- [PROBLEM STATEMENT]: When the string "elbow" is part of a line in the data below, report the whole line.

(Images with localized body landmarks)
Start of Block

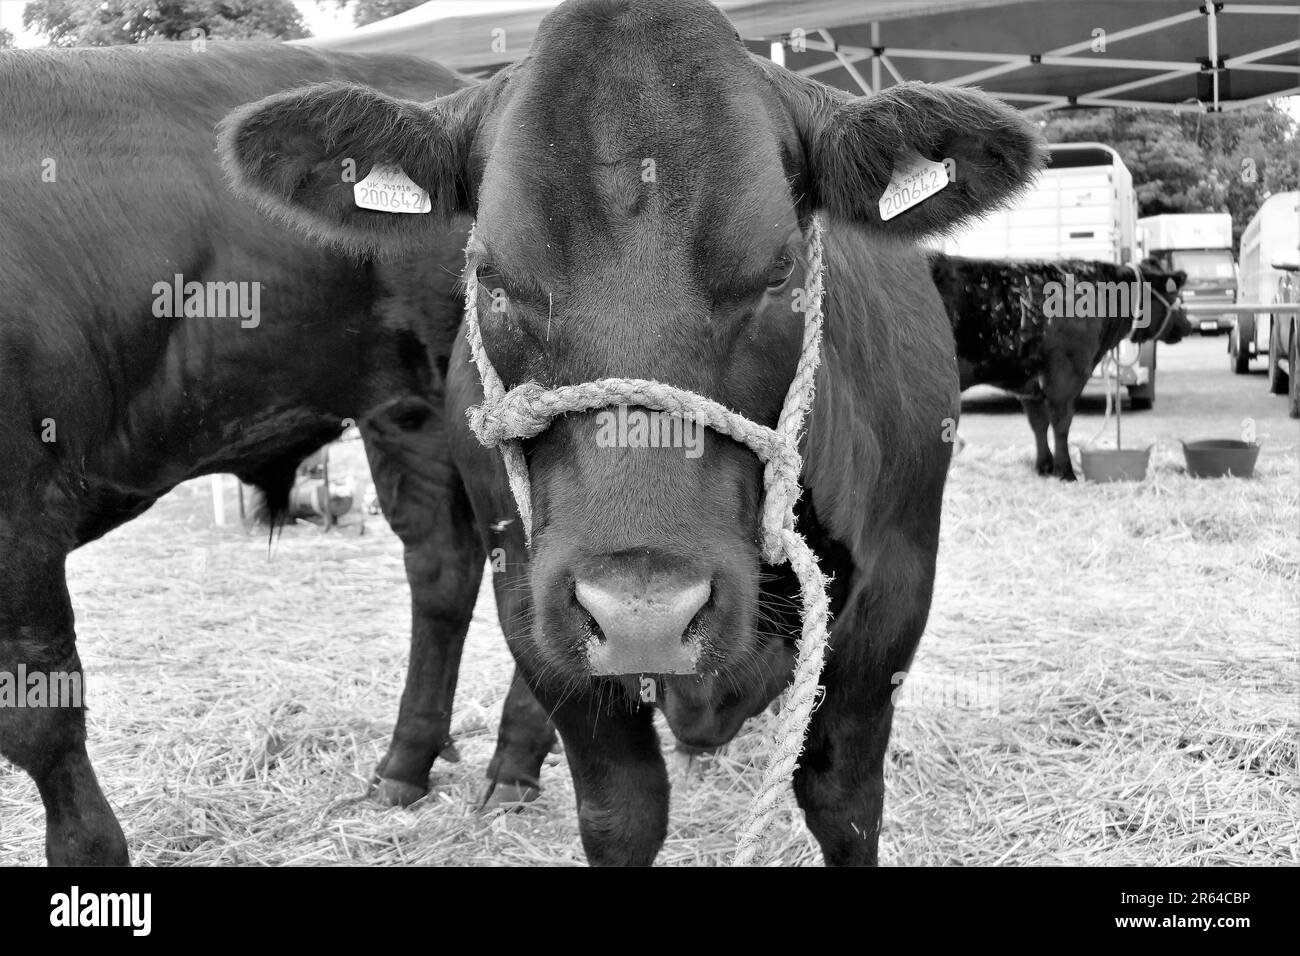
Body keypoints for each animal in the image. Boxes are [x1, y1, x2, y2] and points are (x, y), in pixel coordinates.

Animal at [0, 43, 484, 865]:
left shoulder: (23, 514)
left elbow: (41, 716)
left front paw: (92, 849)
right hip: (402, 410)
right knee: (446, 567)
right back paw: (410, 764)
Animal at [221, 0, 1045, 865]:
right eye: (489, 274)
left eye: (780, 269)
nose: (643, 616)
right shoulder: (527, 593)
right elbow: (621, 811)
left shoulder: (898, 582)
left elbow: (843, 797)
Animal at [929, 255, 1190, 480]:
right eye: (1173, 294)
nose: (1188, 324)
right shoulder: (1066, 377)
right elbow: (1061, 425)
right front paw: (1065, 471)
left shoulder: (1029, 386)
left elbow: (1038, 424)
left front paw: (1044, 467)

End of Block

- [RESPONSE TO THIS TASK]:
left elbow: (41, 716)
right elbow: (621, 811)
left elbow: (843, 797)
right elbow: (1061, 425)
left elbow: (1038, 424)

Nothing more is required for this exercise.